Tuesday, March 15, 2011
Theatre In Education: Definition
When schools take students to the theatre it is usually to see a particular production. TiE, on the other hand, starts with an educational topic or debate and develops a show around it. There are a number of companies in the UK that specialise in producing theatre to be performed in schools. Such productions often have drama workshops attached and may involve the pupils in the performance itself.
Because these groups specialise in educational work, the performances have been designed with particular aspects of the curriculum in mind. Some will always link their work to a particular Key Stage, whilst others will design various projects for different ages. In addition, a number of companies aim their performances at specialised groups, for example, Oily Cart Children's Theatre works with students with multiple learning disabilities. TiE productions are also especially adapted for touring, making them flexible enough to perform well in school settings.

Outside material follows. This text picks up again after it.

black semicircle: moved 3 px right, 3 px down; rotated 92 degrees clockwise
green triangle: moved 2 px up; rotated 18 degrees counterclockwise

How does TiE compare with other theatre forms?
Children's theatre is not always based on a specific curriculum area and may be part of the work of a non-specialised company. It could bring a children's story to life rather than having an educational focus on a particular topic, and is often aimed at the under-12 age group. In contrast, TiE companies usually travel to meet their audiences and address a specific topic of interest. They can cater for age groups up to 25-year-olds.
Community theatre companies and TiE share some of the same common ground, since both target their work at a particular social group and offer workshops in a socially motivated theatrical form. Cardboard Citizens works with homeless and ex-homeless people, while Clean Break works with female ex-prisoners. However, such companies go further than TiE companies, in that they usually carry out training projects for adults in the particular area they are interested in, e.g. helping women get back to work. Further details on community theatre companies can be found at the British Council website.